_WHAT THIS TASK INVOLVES_
Which lines in the records below contain the string "data"? Report each of those lines in full, matching case exactly.

_AVAILABLE RECORDS_
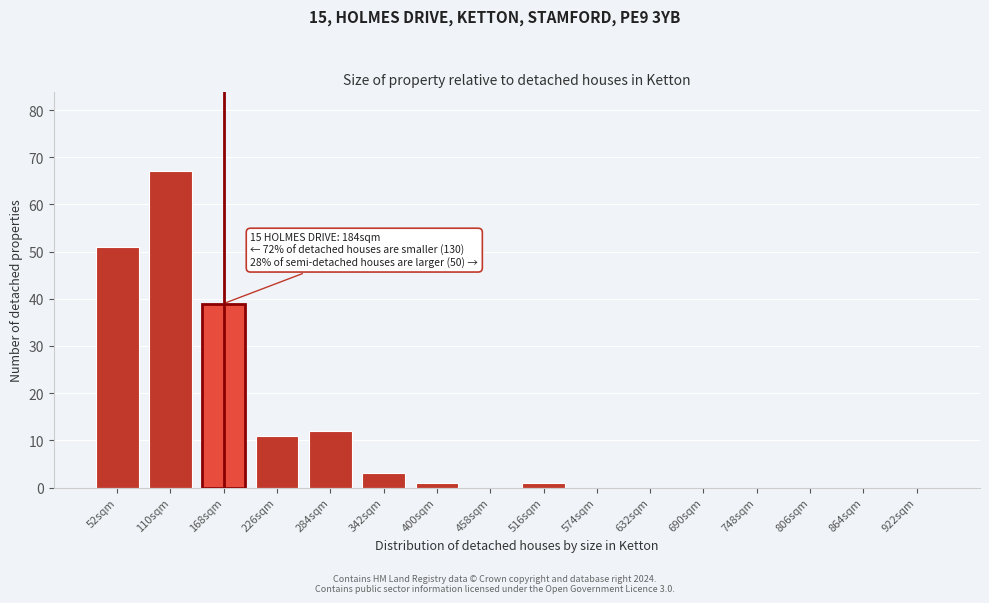

Reading left to right, transcribe all the data shown in this chart.

52sqm=51	110sqm=67	168sqm=39	226sqm=11	284sqm=12	342sqm=3	400sqm=1	458sqm=0	516sqm=1	574sqm=0	632sqm=0	690sqm=0	748sqm=0	806sqm=0	864sqm=0	922sqm=0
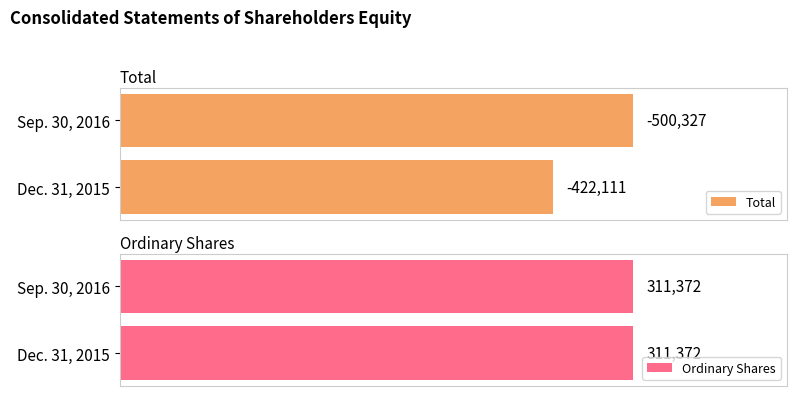

The value of Ordinary Shares at 1 is 1.2. True or false?

False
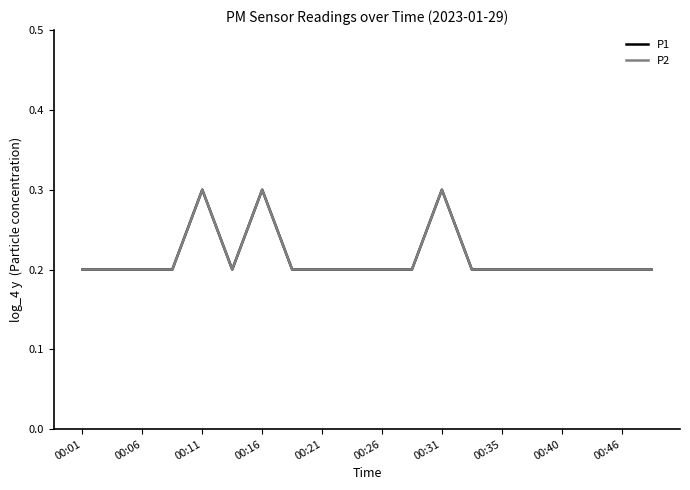

Does the chart display data point markers on the line(s)?

No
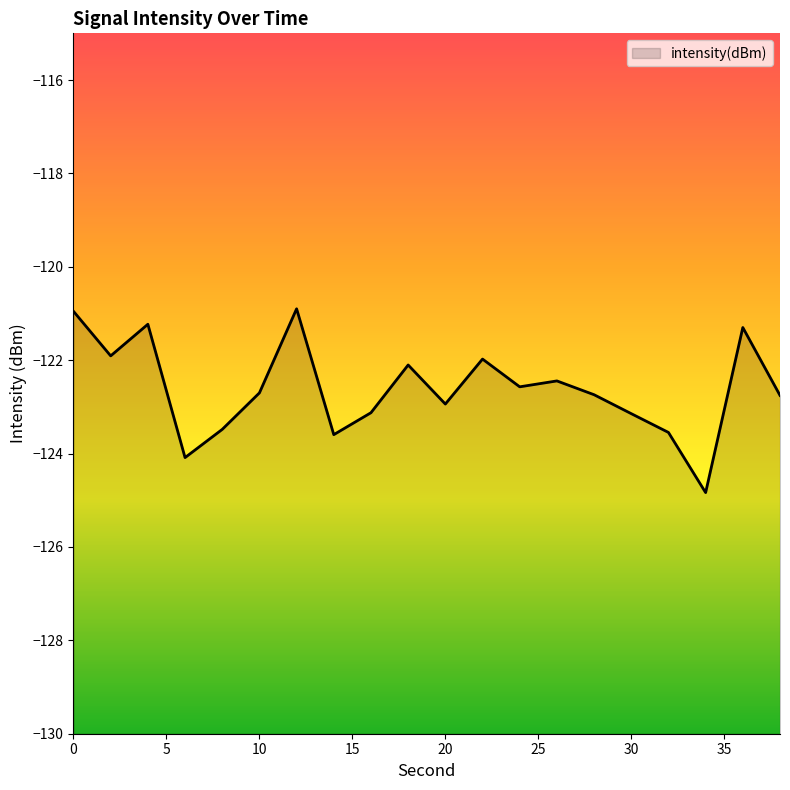

What is the approximate value at 32?

-123.5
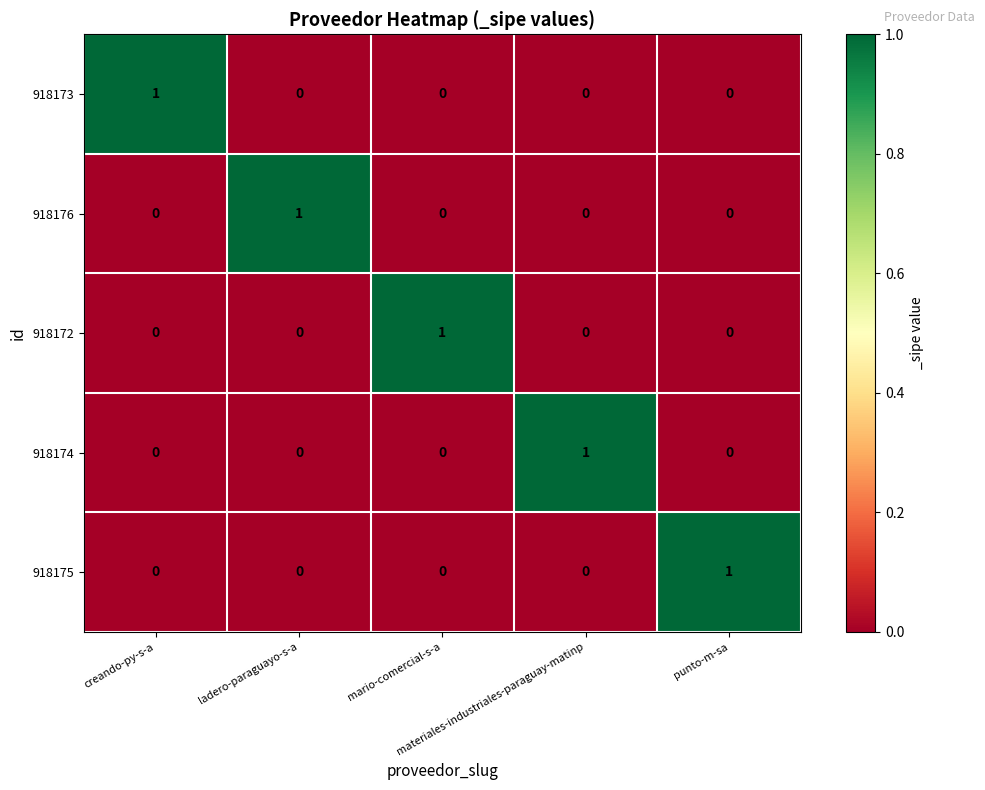

How many 918174 values are between 0 and 1?

5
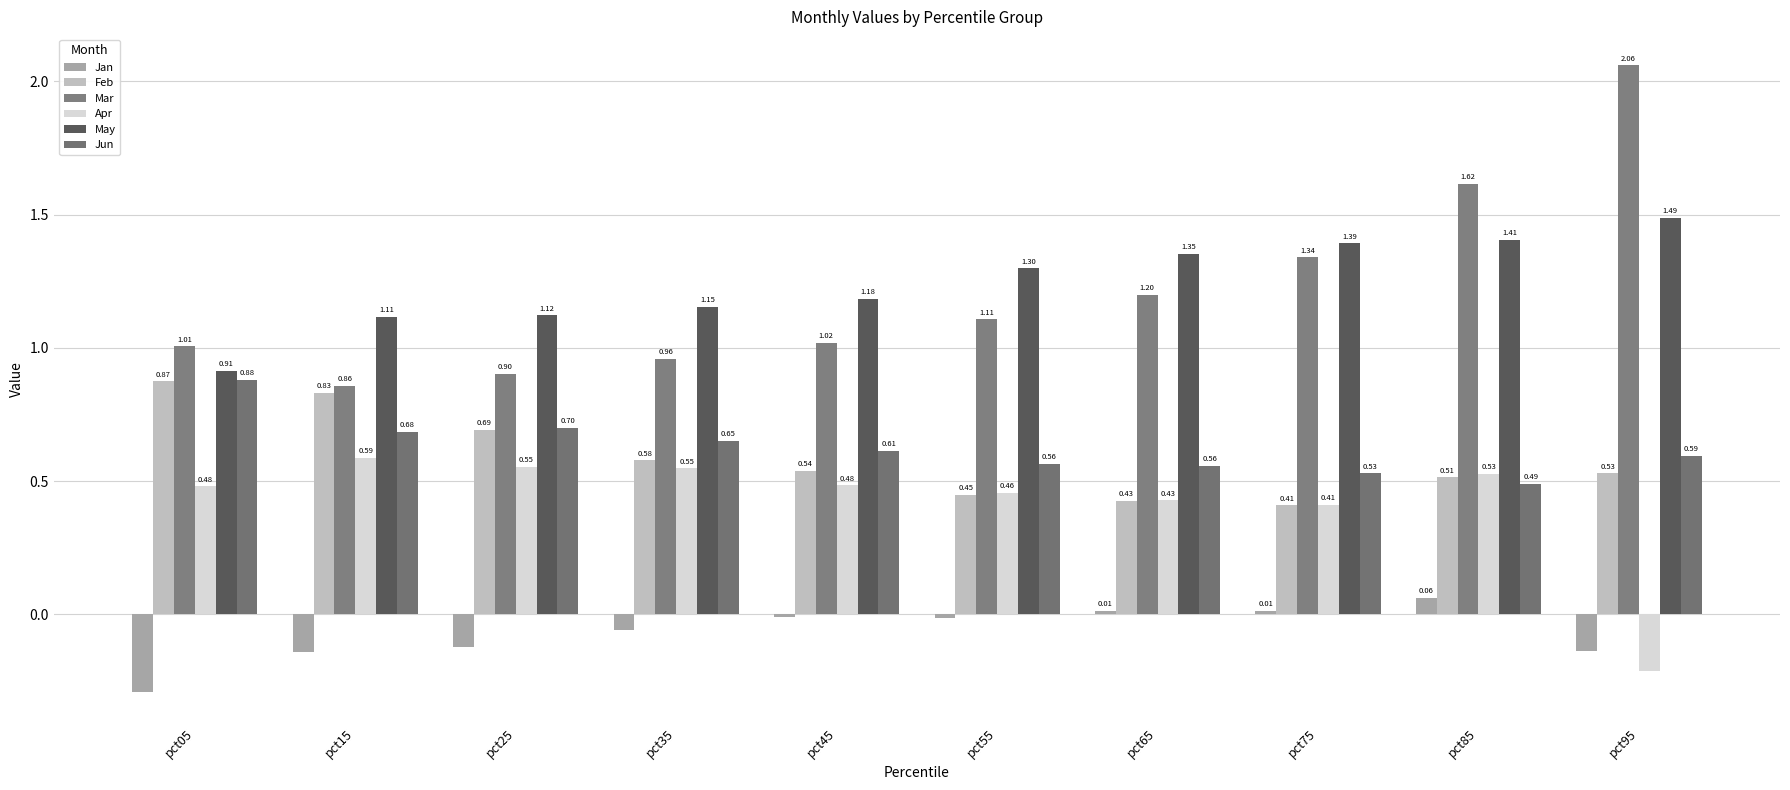

Is it true that Jan equals 0.0 at pct75?

False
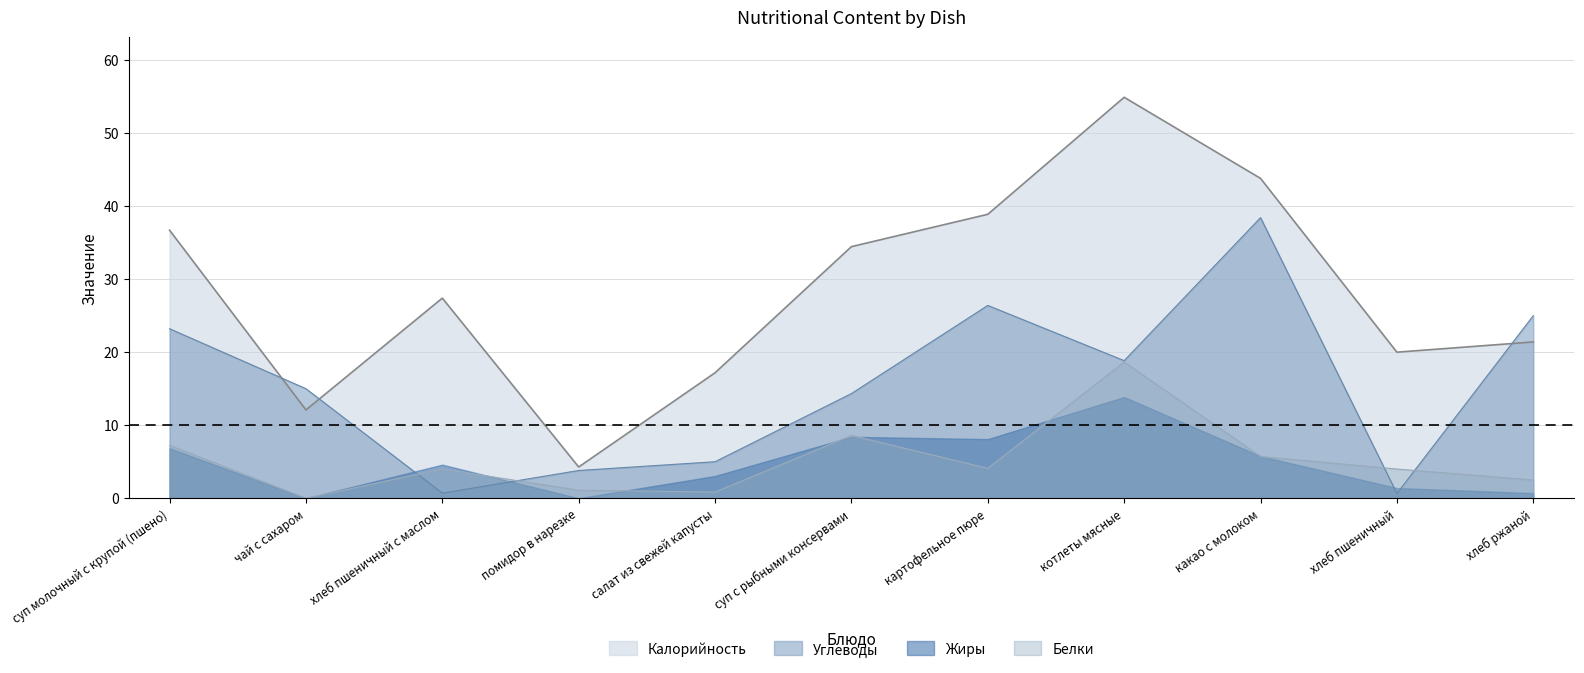

At which label does Углеводы reach its minimum?

хлеб пшеничный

_RESPONSE AREA_
Reading left to right, transcribe all the data shown in this chart.
Does the chart display data point markers on the line(s)?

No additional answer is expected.